— Start Text block —
BACKGROUND OF THE INVENTION

1. Field of the Invention

The present invention relates to a LED driving device, and in particular to a multi-channel LED driving device.

2. Description of Prior Art

Light emitting diodes (LEDs) have high luminous efficiency, long service time, widely operation temperature and environmental mercury-free, making them beyond the incandescent and fluorescent light bulbs, and led lighting field into a new solid-state lighting era.

However, the service time and light illuminating intensity of the LED is affected by its forward-bias and current to temperature characteristics, therefore, using a constant current is an optimal method to drive LED used in the lighting field and that can improve the power efficiency. Also, a multi-channel LED circuit including a plurality of LED strings composed of multiple LEDs electrically connected in parallel must drive the LED strings at the same time. However, due to different internal resistances of the LEDs, the conducting currents provided by a voltage source flowing through the LED strings must be different, and this will result in different illuminating brightness of the LED strings, the efficiency of the multi-channel LED circuit is accordingly reduced.

Therefore, it is desirable to achieve the objective of current-sharing control of the multi-channel LED driving circuit.

SUMMARY OF THE INVENTION

In order to solve the above-mentioned problem, a multi-channel LED driving system is disclosed. The multi-channel LED driving system includes a power adapter, a rectifying and filtering unit, a plurality of LED strings, a plurality of linear regulators, a constant current and constant voltage (CC/CV) controller, an optically coupled isolator and a pulse width modulation (PWM) controller. The rectifying and filtering unit is electrically connected to the power adapter. The LED strings composed of multiple serial LEDs are electrically connected to the rectifying and filtering unit in parallel. Each linear regulator included a switch diode and a MOSFET are electrically connected to corresponding LED string. The CC/CV controller having multiple switch diodes is electrically connected to the linear regulators through the switch diodes. The optically coupled isolator has a light-emitting side and a light-detecting side. The light-emitting side is electrically connected to the CC/CV controller for receiving a conducting current flowing through the CC/CV controller and isolatedly transmitting to the light-emitting side. The PWM controller is electrically connected to the power adapter and the optically coupled isolator for receiving a detecting signal transmitted from the optically coupled isolator, thus controls the power adapter according to the detecting signal.
— End Text block —
— Start Information shown —
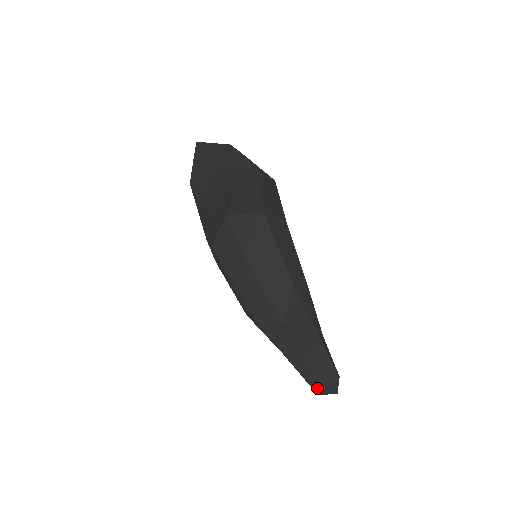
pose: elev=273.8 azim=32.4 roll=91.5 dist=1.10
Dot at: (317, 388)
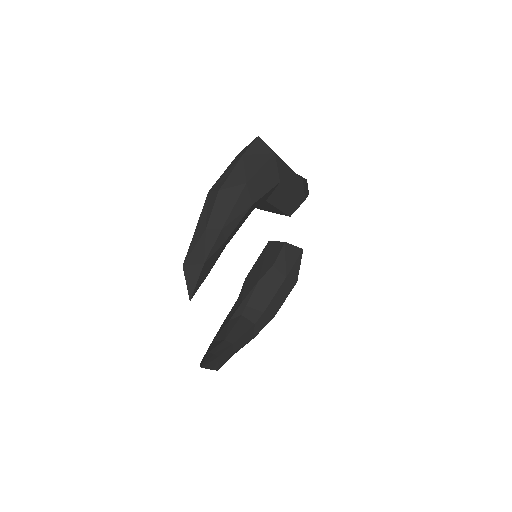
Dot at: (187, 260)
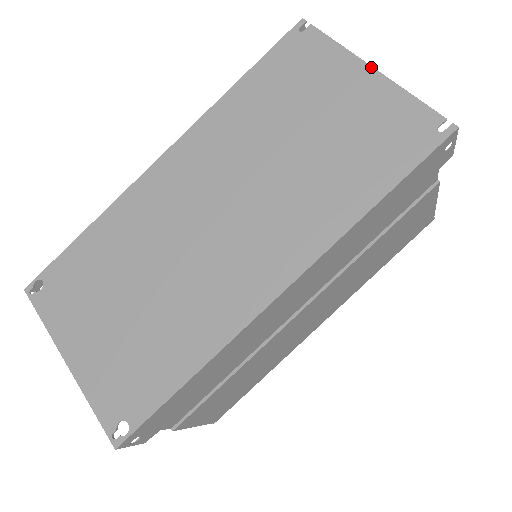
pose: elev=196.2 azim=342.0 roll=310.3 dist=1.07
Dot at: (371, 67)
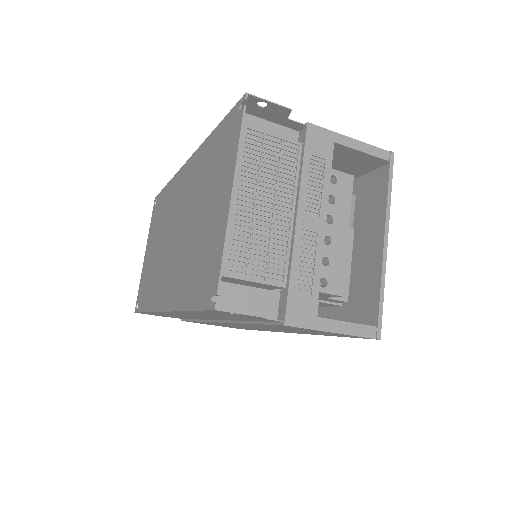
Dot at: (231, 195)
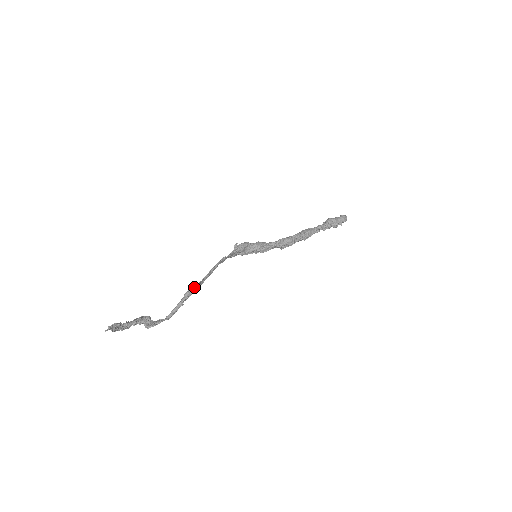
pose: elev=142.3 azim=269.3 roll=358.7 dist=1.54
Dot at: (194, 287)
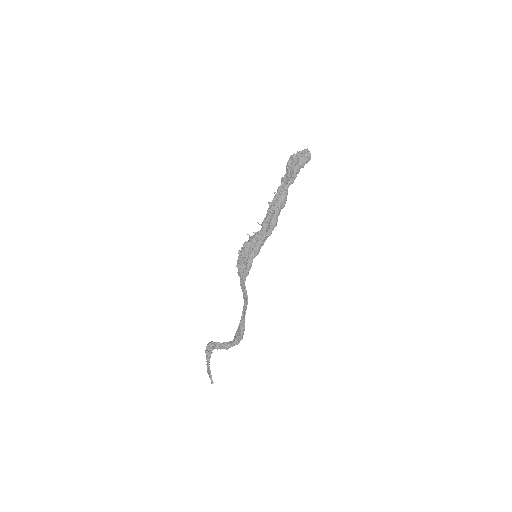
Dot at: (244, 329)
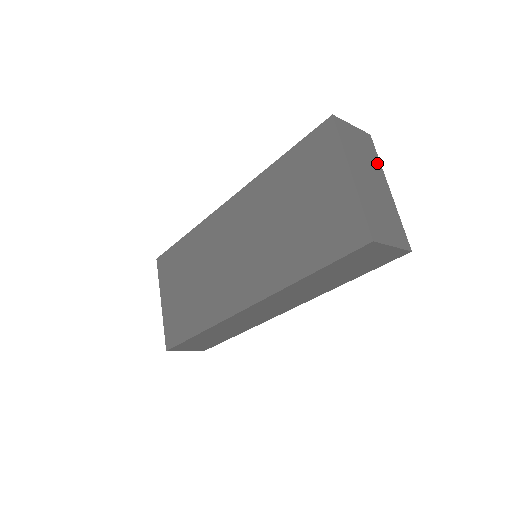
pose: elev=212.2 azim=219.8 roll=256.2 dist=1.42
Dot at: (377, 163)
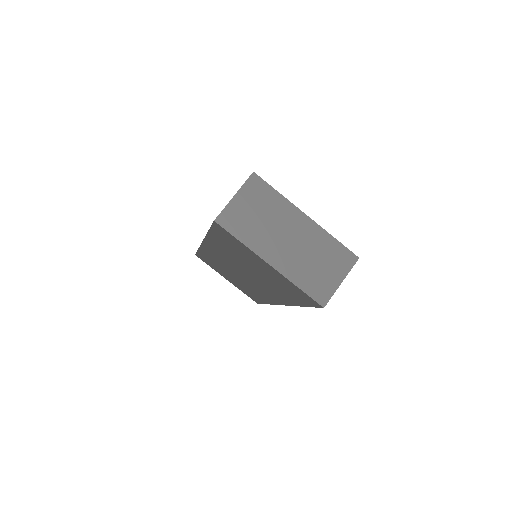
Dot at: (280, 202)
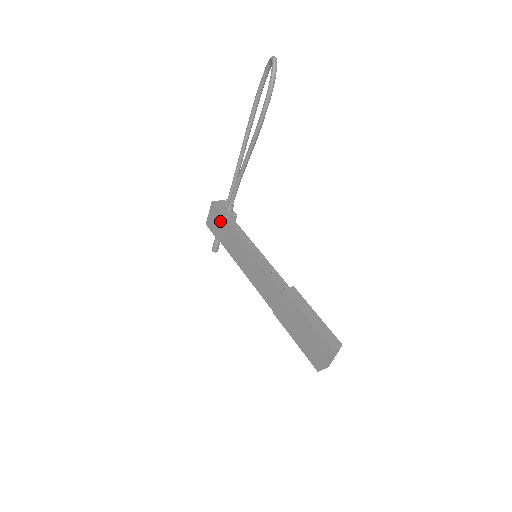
— End Information shown —
— Start Information shown —
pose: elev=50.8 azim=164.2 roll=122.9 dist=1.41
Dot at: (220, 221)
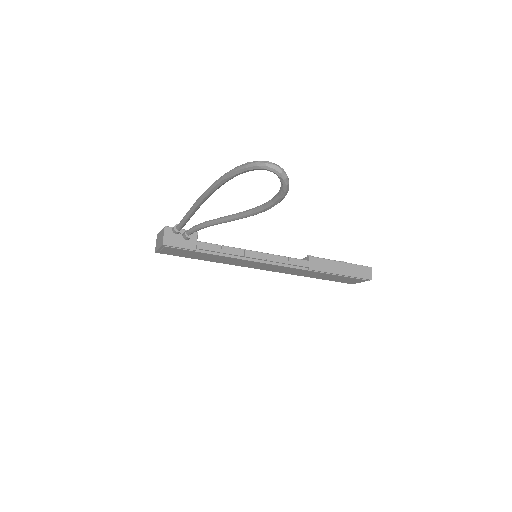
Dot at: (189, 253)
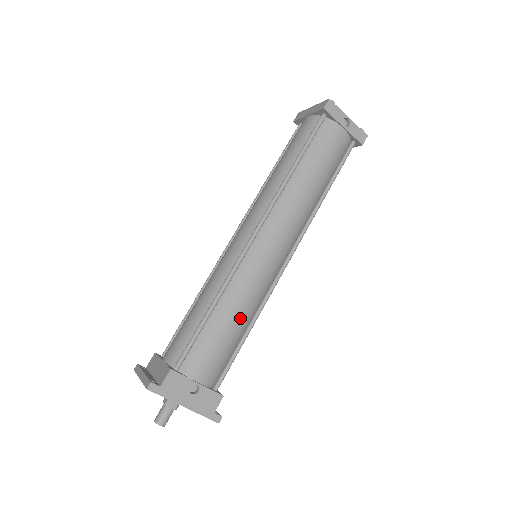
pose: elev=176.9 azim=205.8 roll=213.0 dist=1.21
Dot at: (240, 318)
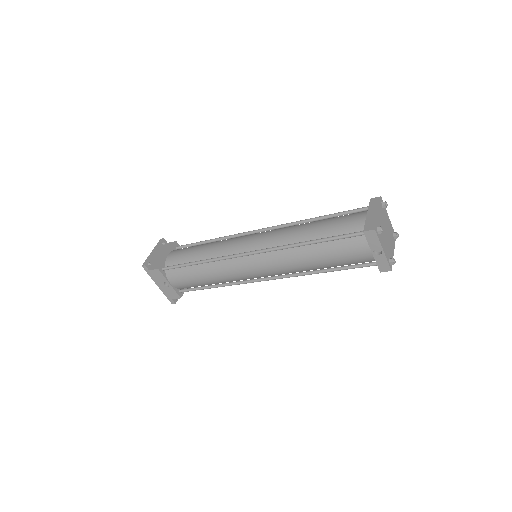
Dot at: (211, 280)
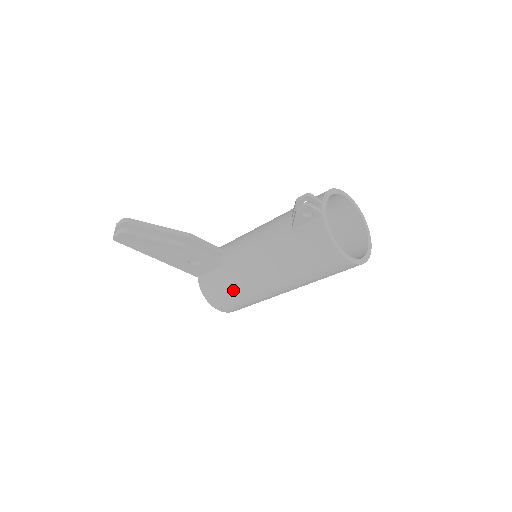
— End Information shown —
Problems:
1/ From the passage on the multi-channel LED driving system, extract the part that begins with the words containing "Light emitting diodes" and ends with "solid-state lighting era.".
2/ Continue the passage on the multi-channel LED driving system from the point where it stops.

Exercise results:
1/
Light emitting diodes (LEDs) have high luminous efficiency, long service time, widely operation temperature and environmental mercury-free, making them beyond the incandescent and fluorescent light bulbs, and led lighting field into a new solid-state lighting era.

2/
The CC/CV controller provides voltage compensation of the power adapter by detecting the conducting currents flowing through the LED strings and the voltage outputted from the rectifying the filtering unit, and then modulating the difference between the conducting currents flowing through the LED strings by the linear regulators so as to achieve current-sharing control.

The multi-channel LED driving system according to the present invention detects the conducting current flowing through the LED strings and the outputting voltage of the rectifying and filtering, thus controls the power adaptor to achieve voltage compensation. In addition, the linear regulators slightly modulate the difference between the conducting currents flowing through the LED strings to achieve current sharing control and stabilize the illuminating intensity generating by the LEDs.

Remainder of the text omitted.